### Task description
Give the lines of these entries as a Markdown table with the columns Row and Line, numbering each row and skipping blank lines and pictures.

### Plotted data images
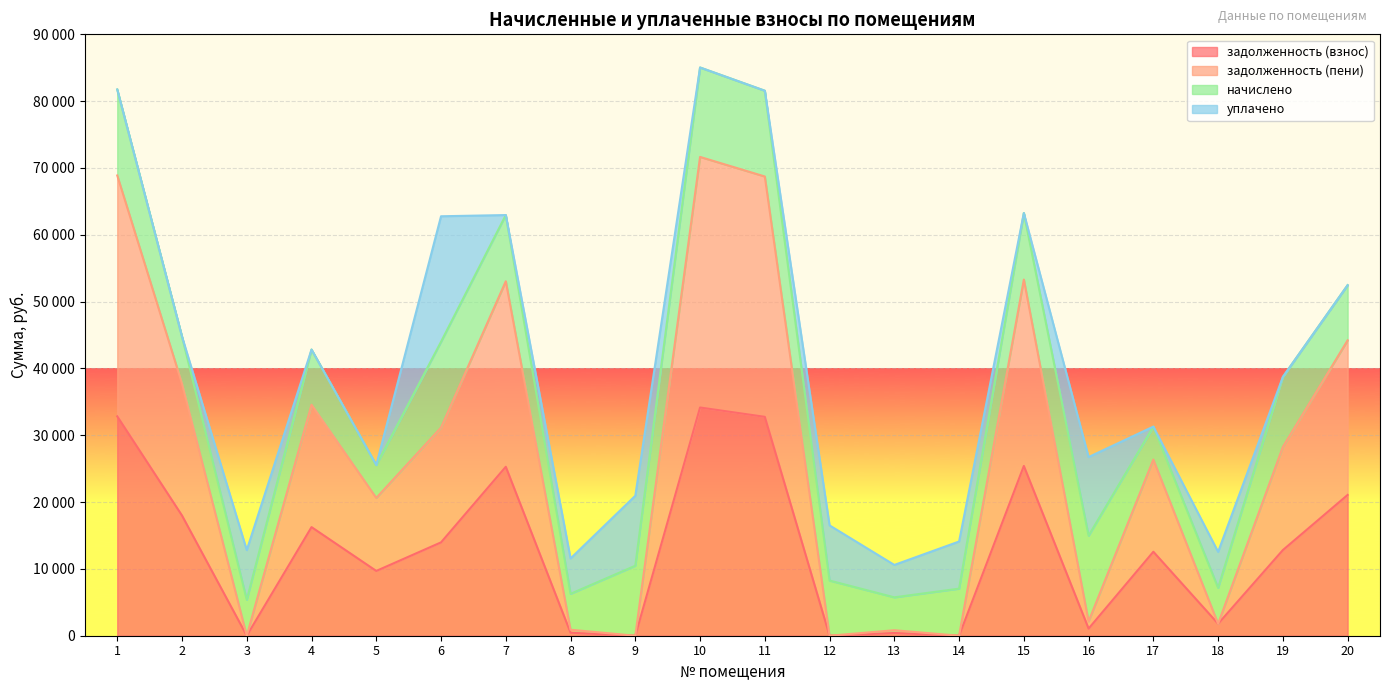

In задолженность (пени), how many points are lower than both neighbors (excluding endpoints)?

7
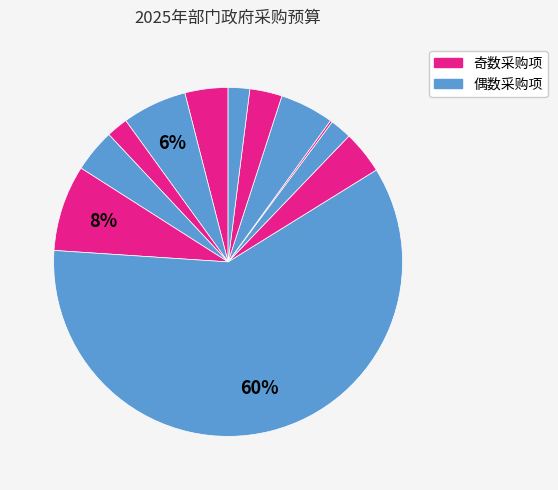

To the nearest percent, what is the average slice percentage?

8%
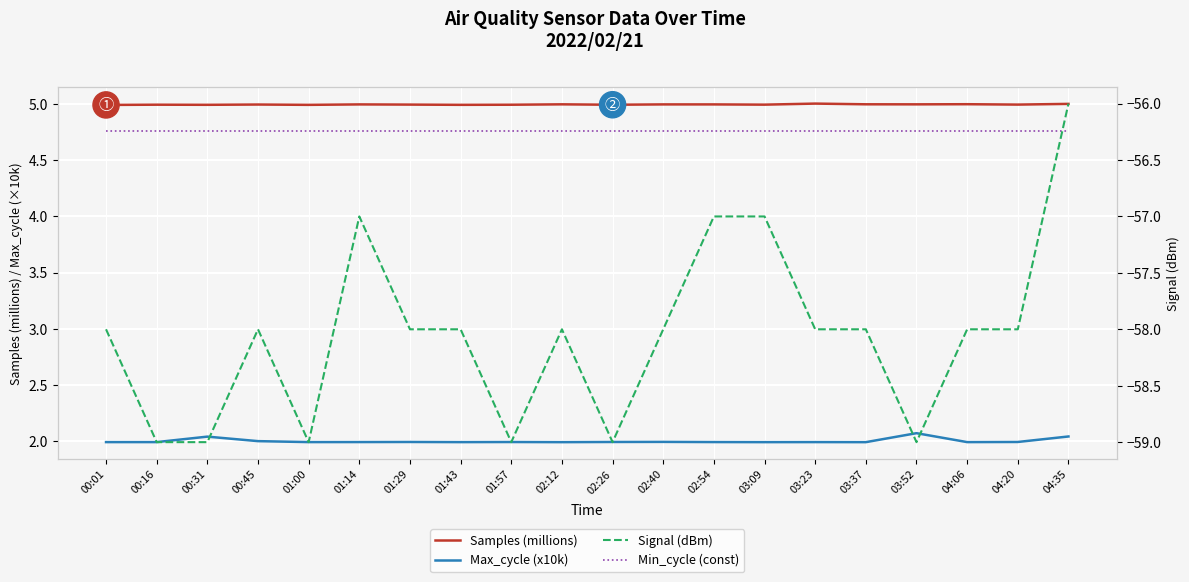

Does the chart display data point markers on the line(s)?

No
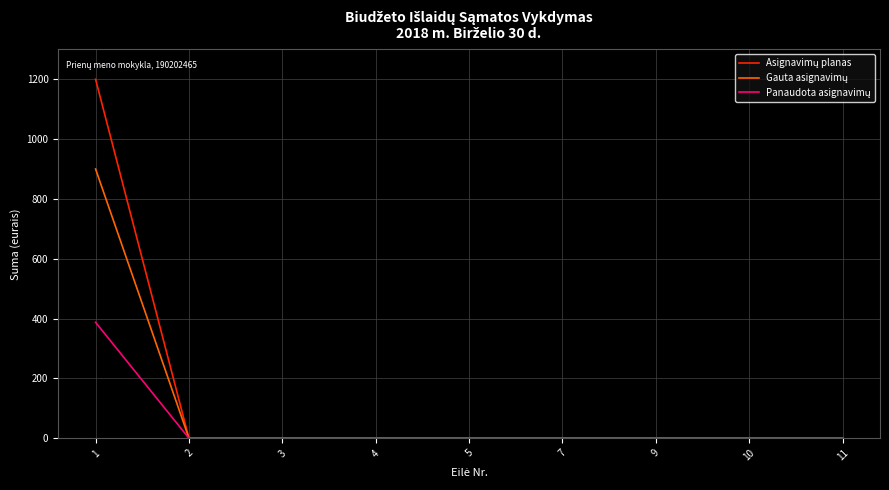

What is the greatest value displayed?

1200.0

### Expected answer
| Row | Line |
|---|---|
| 1 | In задолженность (пени), how many points are lower than both neighbors (excluding endpoints)? |
| 2 | 7 |
| 3 | To the nearest percent, what is the average slice percentage? |
| 4 | 8% |
| 5 | Does the chart display data point markers on the line(s)? |
| 6 | No |
| 7 | What is the greatest value displayed? |
| 8 | 1200.0 |